About this exercise:
Go through the records and copy each line where the string "none" occurs.

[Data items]
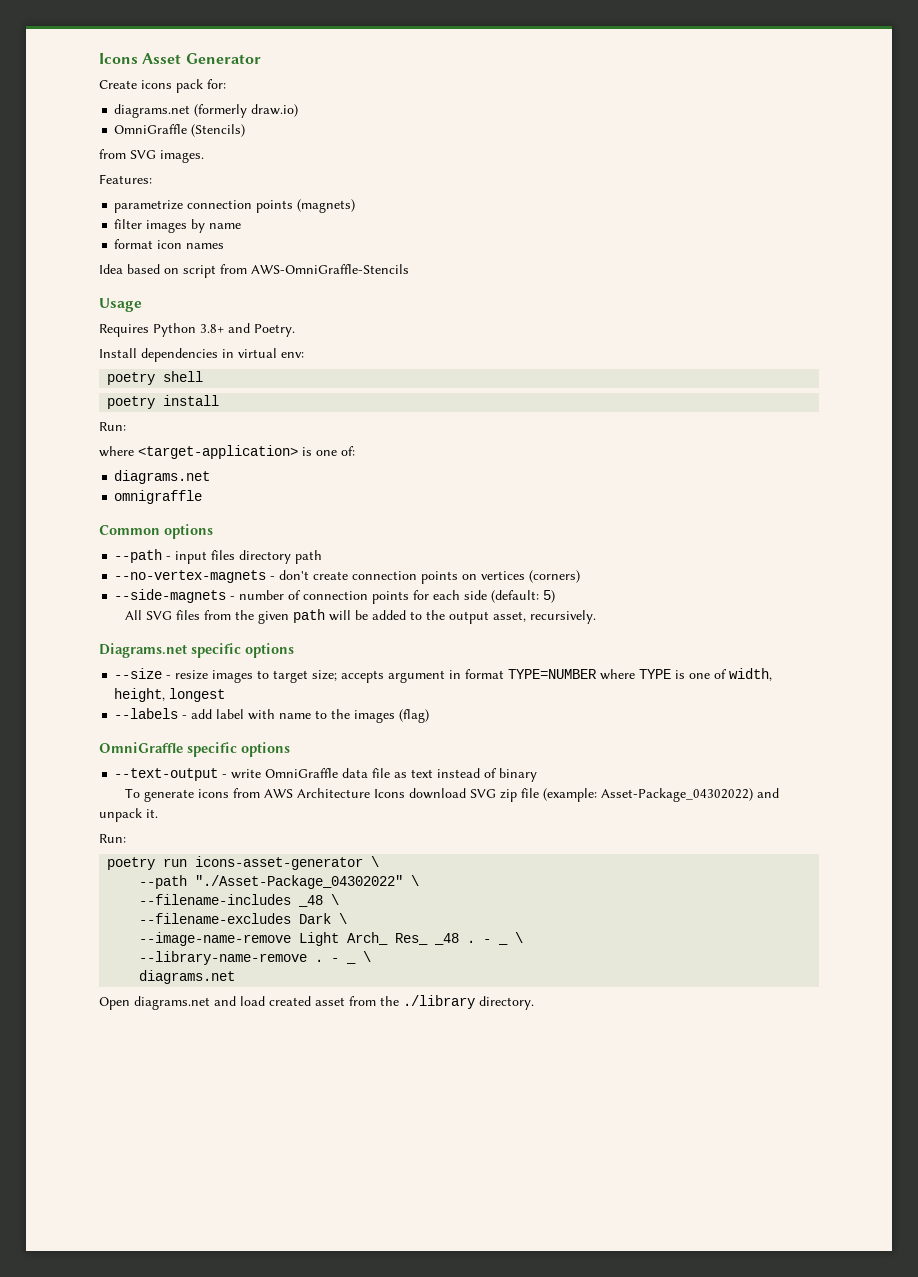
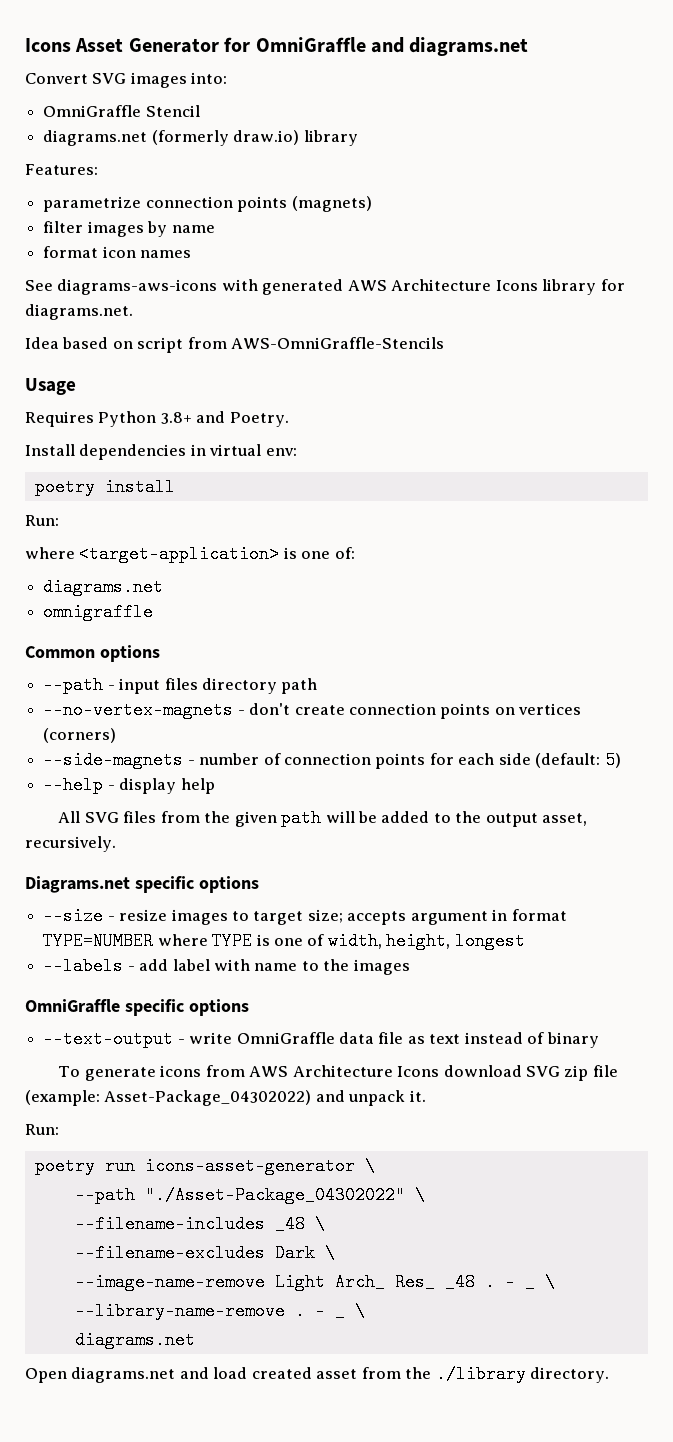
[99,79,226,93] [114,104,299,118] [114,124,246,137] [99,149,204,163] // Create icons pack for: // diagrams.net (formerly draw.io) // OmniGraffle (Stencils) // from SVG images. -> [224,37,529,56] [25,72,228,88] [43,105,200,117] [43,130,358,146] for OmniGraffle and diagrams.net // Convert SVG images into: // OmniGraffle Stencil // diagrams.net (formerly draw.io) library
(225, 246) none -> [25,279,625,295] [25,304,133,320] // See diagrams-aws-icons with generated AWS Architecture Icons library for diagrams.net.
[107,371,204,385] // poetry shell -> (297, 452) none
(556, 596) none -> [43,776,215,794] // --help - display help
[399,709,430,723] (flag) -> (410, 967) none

Written response:
(225, 246) none -> [25,279,625,295] [25,304,133,320] // See diagrams-aws-icons with generated AWS Architecture Icons library for diagrams.net.
[107,371,204,385] // poetry shell -> (297, 452) none
(556, 596) none -> [43,776,215,794] // --help - display help
[399,709,430,723] (flag) -> (410, 967) none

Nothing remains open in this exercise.